Stored items:
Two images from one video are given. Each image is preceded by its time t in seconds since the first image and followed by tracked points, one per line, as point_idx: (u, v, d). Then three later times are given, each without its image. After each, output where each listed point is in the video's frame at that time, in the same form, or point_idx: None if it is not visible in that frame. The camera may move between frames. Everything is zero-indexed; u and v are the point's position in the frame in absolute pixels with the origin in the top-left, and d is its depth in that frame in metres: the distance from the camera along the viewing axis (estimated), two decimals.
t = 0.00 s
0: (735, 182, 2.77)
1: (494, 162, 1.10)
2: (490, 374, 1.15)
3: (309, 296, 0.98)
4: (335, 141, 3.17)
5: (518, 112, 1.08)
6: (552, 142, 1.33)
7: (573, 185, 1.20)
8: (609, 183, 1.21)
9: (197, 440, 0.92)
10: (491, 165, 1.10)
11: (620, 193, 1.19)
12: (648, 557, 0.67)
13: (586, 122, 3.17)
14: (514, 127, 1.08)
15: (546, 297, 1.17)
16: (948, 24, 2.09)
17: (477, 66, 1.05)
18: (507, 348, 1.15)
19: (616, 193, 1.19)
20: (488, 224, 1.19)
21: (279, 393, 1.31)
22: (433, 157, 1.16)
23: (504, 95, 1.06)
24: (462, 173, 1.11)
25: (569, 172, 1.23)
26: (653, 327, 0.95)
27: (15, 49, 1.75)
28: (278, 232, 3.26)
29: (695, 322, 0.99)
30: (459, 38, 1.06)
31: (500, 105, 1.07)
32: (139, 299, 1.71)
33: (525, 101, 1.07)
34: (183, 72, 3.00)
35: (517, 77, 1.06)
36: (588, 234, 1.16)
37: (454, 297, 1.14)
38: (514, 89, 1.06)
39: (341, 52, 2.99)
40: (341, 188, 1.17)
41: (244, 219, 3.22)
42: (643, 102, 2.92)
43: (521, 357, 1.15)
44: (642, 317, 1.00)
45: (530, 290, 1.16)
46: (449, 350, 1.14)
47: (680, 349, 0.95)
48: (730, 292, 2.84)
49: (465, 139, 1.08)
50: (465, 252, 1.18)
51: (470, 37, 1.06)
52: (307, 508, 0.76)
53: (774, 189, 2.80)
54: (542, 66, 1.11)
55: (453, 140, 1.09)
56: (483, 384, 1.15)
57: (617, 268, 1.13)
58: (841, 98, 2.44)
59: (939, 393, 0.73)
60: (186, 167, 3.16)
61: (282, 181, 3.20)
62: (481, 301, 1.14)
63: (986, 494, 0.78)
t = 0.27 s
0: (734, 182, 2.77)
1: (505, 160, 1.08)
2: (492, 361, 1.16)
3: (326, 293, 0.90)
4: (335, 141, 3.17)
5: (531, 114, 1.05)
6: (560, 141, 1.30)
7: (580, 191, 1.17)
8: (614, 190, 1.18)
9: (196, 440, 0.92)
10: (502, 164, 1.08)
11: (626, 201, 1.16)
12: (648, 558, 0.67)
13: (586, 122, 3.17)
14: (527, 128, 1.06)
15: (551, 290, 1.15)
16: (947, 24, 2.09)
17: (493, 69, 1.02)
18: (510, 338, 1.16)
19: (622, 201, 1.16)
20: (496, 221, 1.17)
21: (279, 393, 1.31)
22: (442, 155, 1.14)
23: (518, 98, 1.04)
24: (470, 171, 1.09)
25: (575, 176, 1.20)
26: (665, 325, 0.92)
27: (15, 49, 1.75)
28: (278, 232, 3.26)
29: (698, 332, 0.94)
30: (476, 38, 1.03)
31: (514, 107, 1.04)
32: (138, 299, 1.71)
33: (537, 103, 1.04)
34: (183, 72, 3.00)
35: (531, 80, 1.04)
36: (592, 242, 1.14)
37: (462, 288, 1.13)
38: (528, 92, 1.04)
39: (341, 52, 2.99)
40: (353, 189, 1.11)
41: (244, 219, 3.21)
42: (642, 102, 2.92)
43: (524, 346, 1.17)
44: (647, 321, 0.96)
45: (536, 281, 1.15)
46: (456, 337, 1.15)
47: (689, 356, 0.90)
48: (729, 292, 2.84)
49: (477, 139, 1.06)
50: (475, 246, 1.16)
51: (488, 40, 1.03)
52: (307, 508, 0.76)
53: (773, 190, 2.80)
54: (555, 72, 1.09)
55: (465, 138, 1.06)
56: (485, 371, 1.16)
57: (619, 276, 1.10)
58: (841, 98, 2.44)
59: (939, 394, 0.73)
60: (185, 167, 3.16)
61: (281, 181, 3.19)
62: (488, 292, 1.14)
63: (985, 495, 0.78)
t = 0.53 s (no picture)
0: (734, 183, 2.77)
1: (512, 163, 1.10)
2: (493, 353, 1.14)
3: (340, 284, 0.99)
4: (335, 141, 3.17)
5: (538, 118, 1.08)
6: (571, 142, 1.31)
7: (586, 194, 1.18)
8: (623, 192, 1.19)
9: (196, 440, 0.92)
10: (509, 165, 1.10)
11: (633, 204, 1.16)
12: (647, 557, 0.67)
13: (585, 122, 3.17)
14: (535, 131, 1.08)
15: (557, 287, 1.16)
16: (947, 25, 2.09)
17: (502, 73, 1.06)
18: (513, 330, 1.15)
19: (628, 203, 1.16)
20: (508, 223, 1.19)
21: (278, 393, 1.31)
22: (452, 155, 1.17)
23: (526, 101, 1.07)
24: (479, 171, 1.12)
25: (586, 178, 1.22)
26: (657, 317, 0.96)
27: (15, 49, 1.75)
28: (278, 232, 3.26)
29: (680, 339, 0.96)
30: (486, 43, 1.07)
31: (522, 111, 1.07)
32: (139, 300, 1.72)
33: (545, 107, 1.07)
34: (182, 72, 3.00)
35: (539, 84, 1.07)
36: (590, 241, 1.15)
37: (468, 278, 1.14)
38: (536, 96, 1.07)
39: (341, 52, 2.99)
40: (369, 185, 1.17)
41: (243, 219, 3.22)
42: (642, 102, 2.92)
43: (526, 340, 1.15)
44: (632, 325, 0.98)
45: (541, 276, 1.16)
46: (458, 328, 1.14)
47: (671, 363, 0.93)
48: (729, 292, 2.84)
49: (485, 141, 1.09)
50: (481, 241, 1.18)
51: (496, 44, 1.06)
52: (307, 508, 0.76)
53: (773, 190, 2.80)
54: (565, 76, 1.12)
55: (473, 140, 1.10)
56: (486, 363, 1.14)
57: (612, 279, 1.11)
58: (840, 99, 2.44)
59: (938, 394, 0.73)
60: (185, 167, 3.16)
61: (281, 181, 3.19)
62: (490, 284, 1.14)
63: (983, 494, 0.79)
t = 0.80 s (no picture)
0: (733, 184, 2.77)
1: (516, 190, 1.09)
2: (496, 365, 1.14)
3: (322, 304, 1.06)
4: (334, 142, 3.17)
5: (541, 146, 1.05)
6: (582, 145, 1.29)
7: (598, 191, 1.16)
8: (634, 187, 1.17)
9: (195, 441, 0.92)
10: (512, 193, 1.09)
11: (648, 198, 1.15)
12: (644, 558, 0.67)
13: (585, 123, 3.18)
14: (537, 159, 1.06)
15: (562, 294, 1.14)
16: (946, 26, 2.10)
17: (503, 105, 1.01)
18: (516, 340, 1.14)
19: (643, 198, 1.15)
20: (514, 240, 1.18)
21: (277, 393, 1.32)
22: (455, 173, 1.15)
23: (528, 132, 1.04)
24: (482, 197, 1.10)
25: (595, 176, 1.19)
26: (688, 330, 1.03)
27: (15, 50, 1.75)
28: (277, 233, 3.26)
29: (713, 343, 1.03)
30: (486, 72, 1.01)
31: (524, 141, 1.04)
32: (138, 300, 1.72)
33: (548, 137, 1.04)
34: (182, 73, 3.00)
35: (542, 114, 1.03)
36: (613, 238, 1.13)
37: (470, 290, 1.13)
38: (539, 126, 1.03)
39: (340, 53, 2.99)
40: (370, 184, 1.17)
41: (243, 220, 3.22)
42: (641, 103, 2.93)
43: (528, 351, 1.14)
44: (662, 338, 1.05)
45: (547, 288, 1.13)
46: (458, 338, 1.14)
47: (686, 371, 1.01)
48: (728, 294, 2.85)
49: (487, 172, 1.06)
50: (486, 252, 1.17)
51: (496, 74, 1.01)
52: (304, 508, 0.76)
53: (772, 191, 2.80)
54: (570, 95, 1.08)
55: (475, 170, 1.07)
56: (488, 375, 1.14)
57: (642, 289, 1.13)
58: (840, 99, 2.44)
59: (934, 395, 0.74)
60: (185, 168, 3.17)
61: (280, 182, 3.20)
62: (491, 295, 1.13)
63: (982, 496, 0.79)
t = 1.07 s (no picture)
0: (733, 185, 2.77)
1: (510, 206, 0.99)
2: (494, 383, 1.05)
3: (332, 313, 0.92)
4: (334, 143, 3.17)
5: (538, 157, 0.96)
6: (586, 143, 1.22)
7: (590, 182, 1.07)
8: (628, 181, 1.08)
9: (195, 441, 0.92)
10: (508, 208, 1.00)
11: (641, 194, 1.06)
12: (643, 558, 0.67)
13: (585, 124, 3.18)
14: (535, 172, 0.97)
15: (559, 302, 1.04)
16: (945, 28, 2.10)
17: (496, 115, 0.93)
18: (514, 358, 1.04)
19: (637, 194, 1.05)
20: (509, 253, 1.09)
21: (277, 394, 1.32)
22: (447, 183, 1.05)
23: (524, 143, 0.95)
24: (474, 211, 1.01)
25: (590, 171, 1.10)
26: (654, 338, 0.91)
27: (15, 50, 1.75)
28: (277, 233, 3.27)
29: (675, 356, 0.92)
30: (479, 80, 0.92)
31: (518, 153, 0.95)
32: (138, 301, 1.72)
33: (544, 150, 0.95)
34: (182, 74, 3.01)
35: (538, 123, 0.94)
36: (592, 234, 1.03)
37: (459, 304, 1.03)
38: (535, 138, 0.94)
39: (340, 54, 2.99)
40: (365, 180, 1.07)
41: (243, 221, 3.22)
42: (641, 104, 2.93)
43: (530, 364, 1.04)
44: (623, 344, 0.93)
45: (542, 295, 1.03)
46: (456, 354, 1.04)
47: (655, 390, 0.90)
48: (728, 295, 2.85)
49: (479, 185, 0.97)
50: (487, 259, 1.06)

Work to complete | All lines from the beginning of the entries through the line marked "32: (139, 299, 1.71)" are to be output exactly; nothing else belongs in the answer.

Exercise response |
Two images from one video are given. Each image is preceded by its time t in seconds since the first image and followed by tracked points, one per line, as point_idx: (u, v, d). Then three later times are given, each without its image. After each, output where each listed point is in the video's frame at that time, in the same form, or point_idx: None if it is not visible in that frame. The camera may move between frames. Everything is zero-indexed; u and v are the point's position in the frame in absolute pixels with the origin in the top-left, and d is its depth in that frame in metres: the distance from the camera along the viewing axis (estimated), two decimals.
t = 0.00 s
0: (735, 182, 2.77)
1: (494, 162, 1.10)
2: (490, 374, 1.15)
3: (309, 296, 0.98)
4: (335, 141, 3.17)
5: (518, 112, 1.08)
6: (552, 142, 1.33)
7: (573, 185, 1.20)
8: (609, 183, 1.21)
9: (197, 440, 0.92)
10: (491, 165, 1.10)
11: (620, 193, 1.19)
12: (648, 557, 0.67)
13: (586, 122, 3.17)
14: (514, 127, 1.08)
15: (546, 297, 1.17)
16: (948, 24, 2.09)
17: (477, 66, 1.05)
18: (507, 348, 1.15)
19: (616, 193, 1.19)
20: (488, 224, 1.19)
21: (279, 393, 1.31)
22: (433, 157, 1.16)
23: (504, 95, 1.06)
24: (462, 173, 1.11)
25: (569, 172, 1.23)
26: (653, 327, 0.95)
27: (15, 49, 1.75)
28: (278, 232, 3.26)
29: (695, 322, 0.99)
30: (459, 38, 1.06)
31: (500, 105, 1.07)
32: (139, 299, 1.71)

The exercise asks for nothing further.